Maroc : Une réputation ternie par l’environnement politique et institutionnel du pays selon l’IRES

5437685854_d630fceaff_b-
405
Partager :

L’Institut Royal d’Etudes Stratégiques (IRES) a mené une étude intitulée « La réputation du Maroc dans le monde en 2017 » dans laquelle il indique que la réputation du royaume, qui avait quelque peu évolué au cours des dernières années, est en train d’être ternie par l’environnement politique et institutionnel qui règne dans le pays

Selon l’IRES, le Maroc est classé 35ème sur un total de 71 pays avec la note de 59,3 sur 100.

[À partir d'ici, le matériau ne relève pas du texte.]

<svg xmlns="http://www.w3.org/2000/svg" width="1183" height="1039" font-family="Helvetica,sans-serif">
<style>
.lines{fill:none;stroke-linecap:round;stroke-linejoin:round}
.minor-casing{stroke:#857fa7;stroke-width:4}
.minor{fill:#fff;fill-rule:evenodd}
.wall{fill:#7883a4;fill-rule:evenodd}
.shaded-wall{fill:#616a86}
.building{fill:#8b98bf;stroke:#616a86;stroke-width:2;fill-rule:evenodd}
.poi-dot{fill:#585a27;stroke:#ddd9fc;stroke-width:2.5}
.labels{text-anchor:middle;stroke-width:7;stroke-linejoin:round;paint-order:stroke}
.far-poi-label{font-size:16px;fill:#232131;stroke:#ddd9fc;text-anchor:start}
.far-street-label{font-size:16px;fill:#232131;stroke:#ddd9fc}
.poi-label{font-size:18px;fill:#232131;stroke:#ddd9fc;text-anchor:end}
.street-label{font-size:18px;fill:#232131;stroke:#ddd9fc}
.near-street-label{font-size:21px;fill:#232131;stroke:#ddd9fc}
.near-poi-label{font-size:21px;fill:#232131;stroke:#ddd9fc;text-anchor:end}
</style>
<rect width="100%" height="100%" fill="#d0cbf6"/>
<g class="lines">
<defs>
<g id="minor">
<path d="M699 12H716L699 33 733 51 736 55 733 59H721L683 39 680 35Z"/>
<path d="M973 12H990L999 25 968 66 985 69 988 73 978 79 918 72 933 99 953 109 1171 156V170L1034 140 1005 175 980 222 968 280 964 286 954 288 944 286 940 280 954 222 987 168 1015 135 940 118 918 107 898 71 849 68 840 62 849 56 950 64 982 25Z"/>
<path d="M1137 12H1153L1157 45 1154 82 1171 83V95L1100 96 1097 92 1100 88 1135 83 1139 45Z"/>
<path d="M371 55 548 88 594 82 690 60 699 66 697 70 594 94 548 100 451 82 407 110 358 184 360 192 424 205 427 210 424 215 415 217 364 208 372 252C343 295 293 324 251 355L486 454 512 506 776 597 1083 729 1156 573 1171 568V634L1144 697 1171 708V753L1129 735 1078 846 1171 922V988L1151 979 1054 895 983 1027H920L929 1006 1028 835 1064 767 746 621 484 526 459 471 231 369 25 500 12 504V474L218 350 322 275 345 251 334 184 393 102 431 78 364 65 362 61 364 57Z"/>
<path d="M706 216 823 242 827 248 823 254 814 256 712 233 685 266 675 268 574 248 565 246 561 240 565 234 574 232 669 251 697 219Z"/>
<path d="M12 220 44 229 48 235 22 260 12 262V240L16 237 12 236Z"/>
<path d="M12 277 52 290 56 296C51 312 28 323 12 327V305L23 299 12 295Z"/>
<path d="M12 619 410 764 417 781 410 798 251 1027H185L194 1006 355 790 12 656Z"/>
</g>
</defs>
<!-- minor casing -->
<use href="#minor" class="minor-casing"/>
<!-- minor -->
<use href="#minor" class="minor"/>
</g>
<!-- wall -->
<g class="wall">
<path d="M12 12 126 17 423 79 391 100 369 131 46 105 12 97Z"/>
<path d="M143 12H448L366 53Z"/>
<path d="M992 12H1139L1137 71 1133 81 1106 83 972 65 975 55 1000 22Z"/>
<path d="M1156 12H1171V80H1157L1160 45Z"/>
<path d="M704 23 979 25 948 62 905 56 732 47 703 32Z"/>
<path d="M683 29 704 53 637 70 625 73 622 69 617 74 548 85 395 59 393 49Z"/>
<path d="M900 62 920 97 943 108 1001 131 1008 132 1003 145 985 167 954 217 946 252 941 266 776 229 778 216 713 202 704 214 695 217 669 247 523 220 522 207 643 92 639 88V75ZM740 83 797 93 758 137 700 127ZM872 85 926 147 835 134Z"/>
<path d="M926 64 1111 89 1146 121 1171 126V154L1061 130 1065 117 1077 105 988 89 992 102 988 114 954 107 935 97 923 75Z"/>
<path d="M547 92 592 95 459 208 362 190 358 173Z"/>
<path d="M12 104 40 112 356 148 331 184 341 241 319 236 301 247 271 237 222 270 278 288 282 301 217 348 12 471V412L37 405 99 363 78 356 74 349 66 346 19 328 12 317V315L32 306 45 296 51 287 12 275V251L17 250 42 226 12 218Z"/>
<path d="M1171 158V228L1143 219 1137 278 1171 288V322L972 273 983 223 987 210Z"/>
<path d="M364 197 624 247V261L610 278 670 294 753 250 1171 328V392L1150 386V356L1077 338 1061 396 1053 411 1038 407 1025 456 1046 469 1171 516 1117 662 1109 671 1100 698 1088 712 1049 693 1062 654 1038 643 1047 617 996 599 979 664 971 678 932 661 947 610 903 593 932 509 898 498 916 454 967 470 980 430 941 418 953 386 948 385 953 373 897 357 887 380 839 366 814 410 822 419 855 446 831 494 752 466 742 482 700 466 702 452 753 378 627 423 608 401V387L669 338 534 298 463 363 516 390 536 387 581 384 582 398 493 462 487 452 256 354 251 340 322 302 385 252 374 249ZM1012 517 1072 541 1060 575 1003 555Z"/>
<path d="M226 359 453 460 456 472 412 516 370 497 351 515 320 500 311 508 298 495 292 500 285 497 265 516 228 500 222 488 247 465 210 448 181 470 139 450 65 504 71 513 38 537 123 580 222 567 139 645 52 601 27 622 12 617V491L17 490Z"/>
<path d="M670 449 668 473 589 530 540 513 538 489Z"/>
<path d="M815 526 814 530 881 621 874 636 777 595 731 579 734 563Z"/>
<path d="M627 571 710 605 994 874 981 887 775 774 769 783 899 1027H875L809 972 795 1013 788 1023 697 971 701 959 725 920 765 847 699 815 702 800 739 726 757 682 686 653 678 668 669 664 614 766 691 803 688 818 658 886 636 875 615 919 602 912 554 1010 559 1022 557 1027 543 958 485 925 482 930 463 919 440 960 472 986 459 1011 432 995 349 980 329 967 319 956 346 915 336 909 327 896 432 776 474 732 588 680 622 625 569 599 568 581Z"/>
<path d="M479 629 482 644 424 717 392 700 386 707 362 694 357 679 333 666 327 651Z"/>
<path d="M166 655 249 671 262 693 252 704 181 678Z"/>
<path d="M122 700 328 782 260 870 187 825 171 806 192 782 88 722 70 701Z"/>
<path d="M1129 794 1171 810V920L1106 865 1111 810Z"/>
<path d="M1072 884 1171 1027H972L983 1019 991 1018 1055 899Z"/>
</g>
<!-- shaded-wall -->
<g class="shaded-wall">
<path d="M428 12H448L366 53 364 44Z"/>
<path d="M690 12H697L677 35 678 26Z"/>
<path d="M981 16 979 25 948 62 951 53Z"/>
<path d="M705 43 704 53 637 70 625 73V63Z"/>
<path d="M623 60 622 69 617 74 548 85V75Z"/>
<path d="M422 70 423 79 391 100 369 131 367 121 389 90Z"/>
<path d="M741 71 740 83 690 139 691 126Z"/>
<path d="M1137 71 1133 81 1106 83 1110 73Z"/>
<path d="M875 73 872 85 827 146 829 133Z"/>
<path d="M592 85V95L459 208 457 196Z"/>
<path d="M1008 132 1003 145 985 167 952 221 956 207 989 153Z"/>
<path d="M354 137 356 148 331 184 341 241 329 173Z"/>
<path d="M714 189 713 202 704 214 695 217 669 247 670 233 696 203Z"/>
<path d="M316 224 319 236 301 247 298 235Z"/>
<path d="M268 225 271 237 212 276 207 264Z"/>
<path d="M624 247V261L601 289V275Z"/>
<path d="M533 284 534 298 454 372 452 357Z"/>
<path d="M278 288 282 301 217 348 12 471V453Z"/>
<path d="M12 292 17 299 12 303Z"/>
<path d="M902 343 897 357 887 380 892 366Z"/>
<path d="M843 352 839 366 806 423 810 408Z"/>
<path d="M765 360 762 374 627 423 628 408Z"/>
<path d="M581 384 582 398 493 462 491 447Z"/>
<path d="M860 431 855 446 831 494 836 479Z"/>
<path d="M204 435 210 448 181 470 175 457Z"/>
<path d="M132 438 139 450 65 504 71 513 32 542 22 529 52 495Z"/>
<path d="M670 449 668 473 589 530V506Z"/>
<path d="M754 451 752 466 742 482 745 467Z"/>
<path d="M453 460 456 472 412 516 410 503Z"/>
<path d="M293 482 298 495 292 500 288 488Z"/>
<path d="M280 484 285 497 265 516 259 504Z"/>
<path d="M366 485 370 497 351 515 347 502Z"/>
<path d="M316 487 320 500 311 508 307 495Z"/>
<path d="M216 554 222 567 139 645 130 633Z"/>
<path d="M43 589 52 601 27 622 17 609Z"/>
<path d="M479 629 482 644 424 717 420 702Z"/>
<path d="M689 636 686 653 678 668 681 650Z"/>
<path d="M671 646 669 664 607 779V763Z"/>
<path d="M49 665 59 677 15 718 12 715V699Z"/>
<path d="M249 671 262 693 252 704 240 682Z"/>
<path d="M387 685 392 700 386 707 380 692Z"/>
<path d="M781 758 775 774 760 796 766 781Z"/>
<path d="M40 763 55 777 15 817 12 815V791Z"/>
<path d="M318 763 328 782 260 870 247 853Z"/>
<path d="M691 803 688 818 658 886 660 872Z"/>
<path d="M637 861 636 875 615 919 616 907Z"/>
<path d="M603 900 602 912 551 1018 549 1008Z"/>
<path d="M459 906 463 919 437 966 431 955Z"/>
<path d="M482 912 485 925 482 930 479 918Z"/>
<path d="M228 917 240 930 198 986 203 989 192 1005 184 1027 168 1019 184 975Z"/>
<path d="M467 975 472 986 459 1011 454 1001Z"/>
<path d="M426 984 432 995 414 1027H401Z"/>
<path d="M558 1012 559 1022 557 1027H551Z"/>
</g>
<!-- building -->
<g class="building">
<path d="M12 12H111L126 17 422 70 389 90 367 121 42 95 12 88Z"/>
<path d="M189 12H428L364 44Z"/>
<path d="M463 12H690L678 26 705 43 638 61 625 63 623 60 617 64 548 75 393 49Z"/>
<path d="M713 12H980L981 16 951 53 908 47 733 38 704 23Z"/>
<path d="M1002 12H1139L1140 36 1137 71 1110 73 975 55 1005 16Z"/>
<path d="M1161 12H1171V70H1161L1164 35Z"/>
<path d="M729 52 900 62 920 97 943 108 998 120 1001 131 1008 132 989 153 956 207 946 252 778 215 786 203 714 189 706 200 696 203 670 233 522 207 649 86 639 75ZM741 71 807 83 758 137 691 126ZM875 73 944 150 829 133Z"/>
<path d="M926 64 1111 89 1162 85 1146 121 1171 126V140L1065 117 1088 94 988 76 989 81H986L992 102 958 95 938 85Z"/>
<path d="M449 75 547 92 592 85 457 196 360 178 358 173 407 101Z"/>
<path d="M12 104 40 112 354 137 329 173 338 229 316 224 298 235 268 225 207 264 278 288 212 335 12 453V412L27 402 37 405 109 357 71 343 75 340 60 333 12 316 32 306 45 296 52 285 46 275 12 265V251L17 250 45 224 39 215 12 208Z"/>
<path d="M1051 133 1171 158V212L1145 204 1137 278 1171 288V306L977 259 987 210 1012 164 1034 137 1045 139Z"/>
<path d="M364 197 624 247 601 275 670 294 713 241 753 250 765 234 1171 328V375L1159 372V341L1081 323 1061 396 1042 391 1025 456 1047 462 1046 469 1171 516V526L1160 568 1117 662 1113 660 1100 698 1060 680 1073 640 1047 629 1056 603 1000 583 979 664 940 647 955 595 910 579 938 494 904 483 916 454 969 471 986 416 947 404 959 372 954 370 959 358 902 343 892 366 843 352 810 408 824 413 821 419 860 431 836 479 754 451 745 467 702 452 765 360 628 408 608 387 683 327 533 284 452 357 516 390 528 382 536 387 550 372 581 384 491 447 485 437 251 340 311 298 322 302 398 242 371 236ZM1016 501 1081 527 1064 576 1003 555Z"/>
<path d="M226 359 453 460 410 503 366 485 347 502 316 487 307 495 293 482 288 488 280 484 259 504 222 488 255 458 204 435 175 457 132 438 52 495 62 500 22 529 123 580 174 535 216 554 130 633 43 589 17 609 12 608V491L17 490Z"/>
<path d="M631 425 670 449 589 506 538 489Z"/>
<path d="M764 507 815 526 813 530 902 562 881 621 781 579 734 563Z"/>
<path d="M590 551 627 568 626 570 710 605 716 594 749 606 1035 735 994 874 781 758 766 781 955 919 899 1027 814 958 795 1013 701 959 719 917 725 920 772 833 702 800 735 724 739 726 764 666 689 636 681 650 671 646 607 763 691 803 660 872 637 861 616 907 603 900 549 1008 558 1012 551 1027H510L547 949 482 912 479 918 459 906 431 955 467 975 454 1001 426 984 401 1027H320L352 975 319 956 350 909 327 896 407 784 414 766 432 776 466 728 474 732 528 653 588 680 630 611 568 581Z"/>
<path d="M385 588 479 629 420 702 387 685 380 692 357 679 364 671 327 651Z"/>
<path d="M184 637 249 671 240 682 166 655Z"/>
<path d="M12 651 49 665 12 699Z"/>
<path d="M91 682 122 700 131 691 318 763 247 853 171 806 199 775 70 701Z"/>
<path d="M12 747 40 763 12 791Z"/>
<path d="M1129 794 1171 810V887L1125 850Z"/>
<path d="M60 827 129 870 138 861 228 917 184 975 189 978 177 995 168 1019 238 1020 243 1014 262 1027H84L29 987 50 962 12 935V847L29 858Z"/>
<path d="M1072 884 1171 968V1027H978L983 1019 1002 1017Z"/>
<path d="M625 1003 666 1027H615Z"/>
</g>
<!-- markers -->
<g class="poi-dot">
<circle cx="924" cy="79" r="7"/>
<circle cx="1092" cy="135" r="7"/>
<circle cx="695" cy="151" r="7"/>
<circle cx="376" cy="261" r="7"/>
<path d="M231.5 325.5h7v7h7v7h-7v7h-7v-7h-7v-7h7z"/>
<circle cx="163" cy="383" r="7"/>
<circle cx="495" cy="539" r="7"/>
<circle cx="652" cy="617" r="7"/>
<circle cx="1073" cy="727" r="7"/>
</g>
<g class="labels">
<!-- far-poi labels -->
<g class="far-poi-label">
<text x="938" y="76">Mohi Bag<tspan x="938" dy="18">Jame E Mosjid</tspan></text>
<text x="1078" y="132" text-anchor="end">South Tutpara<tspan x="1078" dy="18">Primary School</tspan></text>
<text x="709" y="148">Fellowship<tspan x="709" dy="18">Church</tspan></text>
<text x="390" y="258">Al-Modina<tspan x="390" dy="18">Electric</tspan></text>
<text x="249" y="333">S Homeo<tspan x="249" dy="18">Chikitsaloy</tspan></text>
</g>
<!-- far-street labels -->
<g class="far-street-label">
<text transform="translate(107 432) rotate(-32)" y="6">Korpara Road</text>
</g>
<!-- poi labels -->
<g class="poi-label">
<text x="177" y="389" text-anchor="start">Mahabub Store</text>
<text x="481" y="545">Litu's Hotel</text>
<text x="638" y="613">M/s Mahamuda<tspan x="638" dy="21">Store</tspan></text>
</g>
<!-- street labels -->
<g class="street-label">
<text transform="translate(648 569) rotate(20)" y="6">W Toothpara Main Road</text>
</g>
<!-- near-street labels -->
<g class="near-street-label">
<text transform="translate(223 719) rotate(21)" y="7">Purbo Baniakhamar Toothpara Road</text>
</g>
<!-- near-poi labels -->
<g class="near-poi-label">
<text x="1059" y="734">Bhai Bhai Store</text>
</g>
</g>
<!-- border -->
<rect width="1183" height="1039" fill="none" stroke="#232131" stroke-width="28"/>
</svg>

L’IRES indique que la réputation du Maroc est supérieure à la moyenne mondiale. Au Canada et au Royaume-Uni, la réputation a un niveau intermédiaire et elle atteint un niveau plus bas dans des pays comme l’Espagne, l’Allemagne, les Pays-Bas, le Kenya, le Nigéria, l’Afrique du Sud et la Suède.

L’étude révèle également que les évaluations les plus positives de la réputation extérieure marocaine concernent les attributs liés à la qualité de vie tels que l’environnement naturel, la convivialité et la sympathie de la population, les loisirs et le mode de vie. Il y a également la qualité institutionnelle, en particulier la sécurité et l’utilisation efficace des ressources.

D’un autre coté, l’IRES indique que les évaluations les moins favorables concernent les attributs du niveau de développement en particulier le système éducatif et le secteur de la technologie et de l’innovation.  

Par ailleurs, dans l’ensemble, l’étude considère le Maroc comme un pays à visiter, pour assister à des événements ou pour acheter du  bien et des services. Mais elle précise qu’ « un tel sentiment n’est pas exprimé avec la même intensité lorsqu’il s’agit d’étudier dans le royaume ».

L’IRES a fait savoir que la réputation interne du Maroc est négative comparée à sa réputation externe surtout concernant l’éducation, l’utilisation des ressources, la technologie et l’innovation, l’environnement politique et institutionnel, l’éthique et la transparence. L’institut estime que ces insuffisances « peuvent constituer une menace réelle pour la réputation interne et externe du Maroc et représentent un sérieux défi ».